Volunteers put together 40 school-supply kits in 8 minutes. At this rate, how many could they put together in 30 minutes? Solve this problem using a unit rate.
To solve this problem using a unit rate, we need to find out how many school-supply kits the volunteers put together in one minute, and then multiply by 30 to find out how many they can put together in 30 minutes.
To find the unit rate, we divide the total number of school-supply kits (40) by the total time it took to put them together (8 minutes):
40 kits / 8 minutes = <<40/8=5>>5 kits/minute
So, the volunteers can put together 5 school-supply kits in one minute.
To find out how many kits they can put together in 30 minutes, we multiply the unit rate (5 kits/minute) by the total minutes (30 minutes):
5 kits/minute * 30 minutes = <<5*30=150>>150 kits.
Therefore, the volunteers can put together 150 school-supply kits in 30 minutes.
To solve this problem using a unit rate, we can first calculate the number of school-supply kits put together per minute.

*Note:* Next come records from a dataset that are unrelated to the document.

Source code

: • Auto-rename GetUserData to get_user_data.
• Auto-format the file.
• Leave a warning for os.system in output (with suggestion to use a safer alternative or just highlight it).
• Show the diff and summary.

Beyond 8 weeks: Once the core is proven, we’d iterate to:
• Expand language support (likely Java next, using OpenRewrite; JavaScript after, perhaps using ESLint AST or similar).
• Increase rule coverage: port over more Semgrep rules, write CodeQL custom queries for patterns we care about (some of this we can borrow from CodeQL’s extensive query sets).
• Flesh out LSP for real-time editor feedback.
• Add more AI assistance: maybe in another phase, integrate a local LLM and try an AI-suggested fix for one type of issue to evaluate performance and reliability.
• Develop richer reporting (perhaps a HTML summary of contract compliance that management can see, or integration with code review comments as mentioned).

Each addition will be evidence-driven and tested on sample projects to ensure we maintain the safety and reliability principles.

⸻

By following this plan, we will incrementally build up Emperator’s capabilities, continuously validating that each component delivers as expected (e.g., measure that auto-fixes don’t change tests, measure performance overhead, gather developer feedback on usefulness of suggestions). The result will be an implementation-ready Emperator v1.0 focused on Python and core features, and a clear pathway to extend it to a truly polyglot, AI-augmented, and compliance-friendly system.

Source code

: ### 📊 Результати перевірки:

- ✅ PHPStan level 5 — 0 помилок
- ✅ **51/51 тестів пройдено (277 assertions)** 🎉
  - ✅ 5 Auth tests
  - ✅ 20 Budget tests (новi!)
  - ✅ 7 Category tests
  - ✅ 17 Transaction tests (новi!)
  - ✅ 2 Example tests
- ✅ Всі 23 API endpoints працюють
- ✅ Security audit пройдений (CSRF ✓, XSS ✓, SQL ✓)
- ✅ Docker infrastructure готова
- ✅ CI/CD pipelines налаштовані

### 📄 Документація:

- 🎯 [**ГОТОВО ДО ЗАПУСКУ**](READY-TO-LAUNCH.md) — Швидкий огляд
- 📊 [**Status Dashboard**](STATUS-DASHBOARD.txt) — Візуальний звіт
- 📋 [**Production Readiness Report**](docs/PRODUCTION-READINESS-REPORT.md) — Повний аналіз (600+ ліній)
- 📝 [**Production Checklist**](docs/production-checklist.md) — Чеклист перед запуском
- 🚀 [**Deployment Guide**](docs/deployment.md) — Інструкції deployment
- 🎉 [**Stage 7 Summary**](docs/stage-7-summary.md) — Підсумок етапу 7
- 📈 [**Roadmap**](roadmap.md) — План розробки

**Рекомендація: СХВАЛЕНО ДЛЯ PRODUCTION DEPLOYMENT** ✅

40 kits / 8 minutes = 5 kits/minute
Now, we can use the unit rate to find out how many kits can be put together in 30 minutes.
5 kits/minute × 30 minutes = 150 kits
Therefore, volunteers can put together 150 school-supply kits in 30 minutes.
To solve this problem using a unit rate, we need to find the number of school-supply kits that can be put together in one minute.
Given that volunteers put together 40 school-supply kits in 8 minutes, we can find the number of kits put together in one minute by dividing the total number of kits by the number of minutes:
40 kits / 8 minutes = 5 kits/minute
So, the volunteers can put together 5 school-supply kits in one minute.
To find out how many kits can be put together in 30 minutes, we can multiply the number of kits put together in one minute by the number of minutes:
5 kits/minute * 30 minutes = 150 kits
Therefore, the volunteers can put together 150 school-supply kits in 30 minutes.